Apesar de não saber como será o futuro, parece-me seguro afirmar que sei que posso (podemos) aprender. Qualquer coisa. Claro que pode, e bem, perguntar aprender o quê e para quê? Sim, acredito que ter um propósito e foco para aprender é útil para o desenvolvimento de uma pessoa e organização. Sem uma direção parece ser menos provável chegar a um destino, resultado, de que gosta!

 

Mas, sendo a definição clara de propósito e objetivos uma característica importante, hoje quero falar-lhe de outra! A característica que, para mim e outros especialistas mundiais, está na base dos Três Princípios que a Pixar vive diariamente para somar filmes de sucesso uns atrás dos outros!

 

Consegue adivinhar?
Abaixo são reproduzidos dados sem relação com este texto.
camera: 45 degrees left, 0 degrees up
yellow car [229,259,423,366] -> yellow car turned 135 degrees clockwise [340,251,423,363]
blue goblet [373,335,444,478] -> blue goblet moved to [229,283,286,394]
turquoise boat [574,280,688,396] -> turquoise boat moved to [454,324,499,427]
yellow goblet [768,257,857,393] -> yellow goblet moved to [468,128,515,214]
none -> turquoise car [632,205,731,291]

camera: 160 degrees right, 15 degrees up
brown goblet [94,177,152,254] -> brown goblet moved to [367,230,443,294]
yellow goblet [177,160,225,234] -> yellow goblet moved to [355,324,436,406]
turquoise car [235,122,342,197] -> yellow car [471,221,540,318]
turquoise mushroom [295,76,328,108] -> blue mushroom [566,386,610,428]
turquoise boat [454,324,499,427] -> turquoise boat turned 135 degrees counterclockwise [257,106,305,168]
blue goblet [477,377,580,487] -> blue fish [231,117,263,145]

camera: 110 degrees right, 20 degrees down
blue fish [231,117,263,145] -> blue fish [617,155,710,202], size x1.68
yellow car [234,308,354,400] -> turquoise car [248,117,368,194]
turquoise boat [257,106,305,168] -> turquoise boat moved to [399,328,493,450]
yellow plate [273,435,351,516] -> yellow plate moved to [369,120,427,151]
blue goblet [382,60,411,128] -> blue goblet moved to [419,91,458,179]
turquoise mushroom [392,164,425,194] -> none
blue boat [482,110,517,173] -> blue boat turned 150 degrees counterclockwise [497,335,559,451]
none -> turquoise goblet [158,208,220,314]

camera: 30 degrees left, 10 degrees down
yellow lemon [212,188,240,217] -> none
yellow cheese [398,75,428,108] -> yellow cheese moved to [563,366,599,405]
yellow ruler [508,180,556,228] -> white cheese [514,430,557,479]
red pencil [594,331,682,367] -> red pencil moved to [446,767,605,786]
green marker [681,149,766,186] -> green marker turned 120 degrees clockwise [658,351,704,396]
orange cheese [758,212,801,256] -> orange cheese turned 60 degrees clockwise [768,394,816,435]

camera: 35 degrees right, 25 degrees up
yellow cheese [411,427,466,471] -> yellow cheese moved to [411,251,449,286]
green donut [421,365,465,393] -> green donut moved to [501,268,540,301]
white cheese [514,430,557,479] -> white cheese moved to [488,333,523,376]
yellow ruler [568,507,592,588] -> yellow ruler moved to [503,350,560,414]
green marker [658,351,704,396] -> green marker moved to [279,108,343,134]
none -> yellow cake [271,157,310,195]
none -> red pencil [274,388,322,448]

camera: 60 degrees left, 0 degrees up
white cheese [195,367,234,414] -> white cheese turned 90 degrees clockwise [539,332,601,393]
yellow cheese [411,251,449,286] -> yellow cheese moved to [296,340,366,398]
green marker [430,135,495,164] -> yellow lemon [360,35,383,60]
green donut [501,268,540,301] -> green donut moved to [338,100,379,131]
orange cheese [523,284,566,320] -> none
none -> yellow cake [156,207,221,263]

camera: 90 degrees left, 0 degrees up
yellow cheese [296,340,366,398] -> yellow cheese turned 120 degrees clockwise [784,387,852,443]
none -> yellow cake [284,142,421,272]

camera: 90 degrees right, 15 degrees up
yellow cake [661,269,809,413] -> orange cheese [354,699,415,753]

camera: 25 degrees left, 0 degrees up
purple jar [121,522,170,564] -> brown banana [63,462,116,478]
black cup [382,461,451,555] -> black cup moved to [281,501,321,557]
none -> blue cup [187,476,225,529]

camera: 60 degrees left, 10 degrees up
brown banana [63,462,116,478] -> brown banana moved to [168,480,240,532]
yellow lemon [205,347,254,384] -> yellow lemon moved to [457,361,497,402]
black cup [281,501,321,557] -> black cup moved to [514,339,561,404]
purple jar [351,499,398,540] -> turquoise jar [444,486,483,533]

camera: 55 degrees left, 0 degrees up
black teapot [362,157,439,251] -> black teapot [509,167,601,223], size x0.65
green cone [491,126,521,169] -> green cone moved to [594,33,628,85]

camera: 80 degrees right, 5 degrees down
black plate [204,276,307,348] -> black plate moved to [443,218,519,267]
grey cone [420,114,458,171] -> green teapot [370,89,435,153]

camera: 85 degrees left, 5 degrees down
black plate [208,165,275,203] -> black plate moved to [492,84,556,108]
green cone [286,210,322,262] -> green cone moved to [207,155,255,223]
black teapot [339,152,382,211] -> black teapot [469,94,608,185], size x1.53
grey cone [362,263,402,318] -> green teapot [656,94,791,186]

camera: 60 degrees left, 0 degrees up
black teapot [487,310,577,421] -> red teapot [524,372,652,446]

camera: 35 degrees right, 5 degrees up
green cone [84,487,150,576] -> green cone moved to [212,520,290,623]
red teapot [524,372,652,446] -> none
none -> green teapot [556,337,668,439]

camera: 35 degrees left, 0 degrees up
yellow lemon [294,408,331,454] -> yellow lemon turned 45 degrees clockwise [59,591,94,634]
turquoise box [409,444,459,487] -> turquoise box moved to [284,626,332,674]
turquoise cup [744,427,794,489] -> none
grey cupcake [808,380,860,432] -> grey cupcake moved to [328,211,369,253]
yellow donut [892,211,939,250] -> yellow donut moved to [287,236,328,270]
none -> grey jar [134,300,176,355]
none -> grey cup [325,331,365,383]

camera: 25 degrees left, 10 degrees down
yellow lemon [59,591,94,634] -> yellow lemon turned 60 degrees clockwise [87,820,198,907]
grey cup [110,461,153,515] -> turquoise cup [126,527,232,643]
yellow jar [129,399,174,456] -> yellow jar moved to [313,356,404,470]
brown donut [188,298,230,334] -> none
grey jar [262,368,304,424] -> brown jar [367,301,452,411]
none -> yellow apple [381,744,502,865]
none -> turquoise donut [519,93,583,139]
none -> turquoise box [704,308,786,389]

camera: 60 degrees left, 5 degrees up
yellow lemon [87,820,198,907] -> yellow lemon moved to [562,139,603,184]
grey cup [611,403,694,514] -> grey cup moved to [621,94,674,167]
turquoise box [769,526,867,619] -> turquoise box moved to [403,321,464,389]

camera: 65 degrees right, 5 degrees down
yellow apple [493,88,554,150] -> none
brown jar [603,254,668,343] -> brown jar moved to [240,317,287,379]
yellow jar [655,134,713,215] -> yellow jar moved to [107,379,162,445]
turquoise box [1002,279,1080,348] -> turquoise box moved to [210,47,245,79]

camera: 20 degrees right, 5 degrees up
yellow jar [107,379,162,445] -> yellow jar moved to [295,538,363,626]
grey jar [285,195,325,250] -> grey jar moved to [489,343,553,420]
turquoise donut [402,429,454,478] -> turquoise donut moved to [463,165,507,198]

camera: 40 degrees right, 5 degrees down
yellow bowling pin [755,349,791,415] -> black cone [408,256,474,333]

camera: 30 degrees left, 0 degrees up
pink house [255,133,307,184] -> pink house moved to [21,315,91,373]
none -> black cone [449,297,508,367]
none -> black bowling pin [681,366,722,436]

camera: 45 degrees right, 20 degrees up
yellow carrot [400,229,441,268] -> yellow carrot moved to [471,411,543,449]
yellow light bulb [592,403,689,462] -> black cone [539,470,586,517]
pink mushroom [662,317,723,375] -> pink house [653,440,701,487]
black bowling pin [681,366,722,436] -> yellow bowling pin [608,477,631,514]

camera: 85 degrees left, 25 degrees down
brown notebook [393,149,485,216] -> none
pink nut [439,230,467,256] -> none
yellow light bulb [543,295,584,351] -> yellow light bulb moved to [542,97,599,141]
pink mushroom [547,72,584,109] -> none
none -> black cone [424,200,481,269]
Prepare-se… A característica para o estúdio de animação Pixar continuar a alcançar o sucesso que tem conseguido nas últimas décadas é…. (ouve o rufar dos tambores?… 😀 ) tchan! tchan! É aceitar e abraçar o falhanço, é lidar de forma saudável, aberta e positiva com os momentos em que errou. Aprendendo e adaptando-se.

 

Num vídeo recentemente divulgado, pela própria Pixar!, são expostos erros e projetos falhados ao longo dos últimos anos. A autenticidade e abertura da Pixar com o mostrar das suas falhas, nalguns projetos e processos de criação e desenvolvimento, é para mim um excelente exemplo de humanização e autenticidade, bem como motivo de inspiração!

 

Desta forma, a Pixar continua a levar-nos em viagens por mundos de sonho e imaginação, refletindo aspetos reais do ser humano e da Vida. Mostrando-nos agora que na base do seu sucesso está a forma como lidam com o falhanço. Temos assim um processo bem simples: imaginar, experimentar, aceitar o erro, aprender, adaptar!

 

Lembre-se que, assim, a Pixar também nos mostra que não é perfeita. Que ninguém é perfeito. Excepto na sua imperfeição. E está tudo bem.